» ACTION ITEM: The answer consists solely of the listing's lines from the first through the line containing "Coca-Cola estrena publicidad", each reproduced exactly.

» AVAILABLE RECORDS:
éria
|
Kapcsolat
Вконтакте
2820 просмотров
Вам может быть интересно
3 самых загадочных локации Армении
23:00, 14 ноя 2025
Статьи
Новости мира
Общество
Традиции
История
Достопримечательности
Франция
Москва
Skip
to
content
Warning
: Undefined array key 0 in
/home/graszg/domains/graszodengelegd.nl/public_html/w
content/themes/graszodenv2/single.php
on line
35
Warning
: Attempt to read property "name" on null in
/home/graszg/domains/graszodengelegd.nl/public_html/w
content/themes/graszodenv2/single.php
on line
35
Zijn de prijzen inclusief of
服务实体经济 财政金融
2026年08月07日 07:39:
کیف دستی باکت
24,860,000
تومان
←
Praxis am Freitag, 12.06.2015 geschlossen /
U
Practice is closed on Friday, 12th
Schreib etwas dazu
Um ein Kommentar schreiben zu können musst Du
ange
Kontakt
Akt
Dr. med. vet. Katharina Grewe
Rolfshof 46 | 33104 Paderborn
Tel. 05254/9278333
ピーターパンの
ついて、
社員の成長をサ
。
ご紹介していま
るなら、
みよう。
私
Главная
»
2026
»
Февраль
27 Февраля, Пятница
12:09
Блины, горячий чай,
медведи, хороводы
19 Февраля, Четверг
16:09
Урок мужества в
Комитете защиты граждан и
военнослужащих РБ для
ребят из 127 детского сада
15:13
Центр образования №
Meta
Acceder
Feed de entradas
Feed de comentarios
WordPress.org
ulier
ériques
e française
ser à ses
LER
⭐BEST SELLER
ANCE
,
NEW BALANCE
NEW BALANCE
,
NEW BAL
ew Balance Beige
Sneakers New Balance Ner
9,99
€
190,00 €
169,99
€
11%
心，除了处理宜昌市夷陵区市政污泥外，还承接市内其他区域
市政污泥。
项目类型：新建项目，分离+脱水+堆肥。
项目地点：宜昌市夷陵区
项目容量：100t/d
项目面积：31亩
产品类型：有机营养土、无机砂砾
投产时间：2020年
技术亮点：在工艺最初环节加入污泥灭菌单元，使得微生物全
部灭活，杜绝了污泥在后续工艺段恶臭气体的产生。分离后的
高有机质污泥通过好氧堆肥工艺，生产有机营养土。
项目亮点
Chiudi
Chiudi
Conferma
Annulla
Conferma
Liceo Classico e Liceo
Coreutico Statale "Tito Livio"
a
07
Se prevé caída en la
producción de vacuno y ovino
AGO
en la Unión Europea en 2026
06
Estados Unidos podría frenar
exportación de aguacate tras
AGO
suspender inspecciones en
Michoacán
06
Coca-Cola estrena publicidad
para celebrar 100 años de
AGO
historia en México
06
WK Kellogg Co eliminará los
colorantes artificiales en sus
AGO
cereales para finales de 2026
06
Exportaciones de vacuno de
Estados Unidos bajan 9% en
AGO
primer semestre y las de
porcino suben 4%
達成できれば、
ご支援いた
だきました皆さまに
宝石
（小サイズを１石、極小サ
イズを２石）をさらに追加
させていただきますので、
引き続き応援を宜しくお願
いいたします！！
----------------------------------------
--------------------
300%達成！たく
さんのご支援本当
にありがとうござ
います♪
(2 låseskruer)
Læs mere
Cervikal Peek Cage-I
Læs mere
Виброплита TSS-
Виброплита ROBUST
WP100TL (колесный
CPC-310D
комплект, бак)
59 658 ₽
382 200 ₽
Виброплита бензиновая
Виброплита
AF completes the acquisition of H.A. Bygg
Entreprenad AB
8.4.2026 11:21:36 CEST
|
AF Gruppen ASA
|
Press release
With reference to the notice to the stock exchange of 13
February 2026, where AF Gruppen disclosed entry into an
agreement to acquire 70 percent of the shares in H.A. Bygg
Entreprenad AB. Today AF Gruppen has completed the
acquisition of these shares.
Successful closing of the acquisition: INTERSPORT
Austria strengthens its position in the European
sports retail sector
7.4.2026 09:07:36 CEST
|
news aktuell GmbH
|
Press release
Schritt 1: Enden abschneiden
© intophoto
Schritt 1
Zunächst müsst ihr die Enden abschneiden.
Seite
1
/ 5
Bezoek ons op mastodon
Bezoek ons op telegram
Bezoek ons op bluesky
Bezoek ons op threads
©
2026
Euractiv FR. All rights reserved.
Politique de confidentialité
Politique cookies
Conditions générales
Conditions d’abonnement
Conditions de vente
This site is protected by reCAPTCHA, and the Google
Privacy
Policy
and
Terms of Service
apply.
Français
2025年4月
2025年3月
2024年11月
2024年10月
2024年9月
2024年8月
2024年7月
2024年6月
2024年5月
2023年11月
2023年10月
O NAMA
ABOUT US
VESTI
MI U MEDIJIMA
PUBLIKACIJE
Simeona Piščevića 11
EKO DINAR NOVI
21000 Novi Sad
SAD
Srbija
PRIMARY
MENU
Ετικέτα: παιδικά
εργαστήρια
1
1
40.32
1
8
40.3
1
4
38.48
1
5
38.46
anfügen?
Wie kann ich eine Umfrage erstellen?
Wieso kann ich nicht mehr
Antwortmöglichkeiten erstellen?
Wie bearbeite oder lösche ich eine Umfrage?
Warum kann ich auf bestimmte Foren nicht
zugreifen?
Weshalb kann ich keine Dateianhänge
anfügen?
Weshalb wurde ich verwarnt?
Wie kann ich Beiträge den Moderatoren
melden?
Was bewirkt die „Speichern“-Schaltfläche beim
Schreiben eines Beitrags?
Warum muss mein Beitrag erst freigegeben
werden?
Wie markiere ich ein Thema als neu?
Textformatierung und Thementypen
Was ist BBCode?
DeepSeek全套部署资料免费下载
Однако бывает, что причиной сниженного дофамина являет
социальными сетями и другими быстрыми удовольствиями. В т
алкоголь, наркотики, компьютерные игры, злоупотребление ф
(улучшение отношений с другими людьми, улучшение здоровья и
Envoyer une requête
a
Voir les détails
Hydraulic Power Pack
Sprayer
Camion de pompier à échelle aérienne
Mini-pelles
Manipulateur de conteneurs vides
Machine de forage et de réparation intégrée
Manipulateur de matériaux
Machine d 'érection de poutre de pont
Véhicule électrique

» RESULT BELOW:
éria
|
Kapcsolat
Вконтакте
2820 просмотров
Вам может быть интересно
3 самых загадочных локации Армении
23:00, 14 ноя 2025
Статьи
Новости мира
Общество
Традиции
История
Достопримечательности
Франция
Москва
Skip
to
content
Warning
: Undefined array key 0 in
/home/graszg/domains/graszodengelegd.nl/public_html/w
content/themes/graszodenv2/single.php
on line
35
Warning
: Attempt to read property "name" on null in
/home/graszg/domains/graszodengelegd.nl/public_html/w
content/themes/graszodenv2/single.php
on line
35
Zijn de prijzen inclusief of
服务实体经济 财政金融
2026年08月07日 07:39:
کیف دستی باکت
24,860,000
تومان
←
Praxis am Freitag, 12.06.2015 geschlossen /
U
Practice is closed on Friday, 12th
Schreib etwas dazu
Um ein Kommentar schreiben zu können musst Du
ange
Kontakt
Akt
Dr. med. vet. Katharina Grewe
Rolfshof 46 | 33104 Paderborn
Tel. 05254/9278333
ピーターパンの
ついて、
社員の成長をサ
。
ご紹介していま
るなら、
みよう。
私
Главная
»
2026
»
Февраль
27 Февраля, Пятница
12:09
Блины, горячий чай,
медведи, хороводы
19 Февраля, Четверг
16:09
Урок мужества в
Комитете защиты граждан и
военнослужащих РБ для
ребят из 127 детского сада
15:13
Центр образования №
Meta
Acceder
Feed de entradas
Feed de comentarios
WordPress.org
ulier
ériques
e française
ser à ses
LER
⭐BEST SELLER
ANCE
,
NEW BALANCE
NEW BALANCE
,
NEW BAL
ew Balance Beige
Sneakers New Balance Ner
9,99
€
190,00 €
169,99
€
11%
心，除了处理宜昌市夷陵区市政污泥外，还承接市内其他区域
市政污泥。
项目类型：新建项目，分离+脱水+堆肥。
项目地点：宜昌市夷陵区
项目容量：100t/d
项目面积：31亩
产品类型：有机营养土、无机砂砾
投产时间：2020年
技术亮点：在工艺最初环节加入污泥灭菌单元，使得微生物全
部灭活，杜绝了污泥在后续工艺段恶臭气体的产生。分离后的
高有机质污泥通过好氧堆肥工艺，生产有机营养土。
项目亮点
Chiudi
Chiudi
Conferma
Annulla
Conferma
Liceo Classico e Liceo
Coreutico Statale "Tito Livio"
a
07
Se prevé caída en la
producción de vacuno y ovino
AGO
en la Unión Europea en 2026
06
Estados Unidos podría frenar
exportación de aguacate tras
AGO
suspender inspecciones en
Michoacán
06
Coca-Cola estrena publicidad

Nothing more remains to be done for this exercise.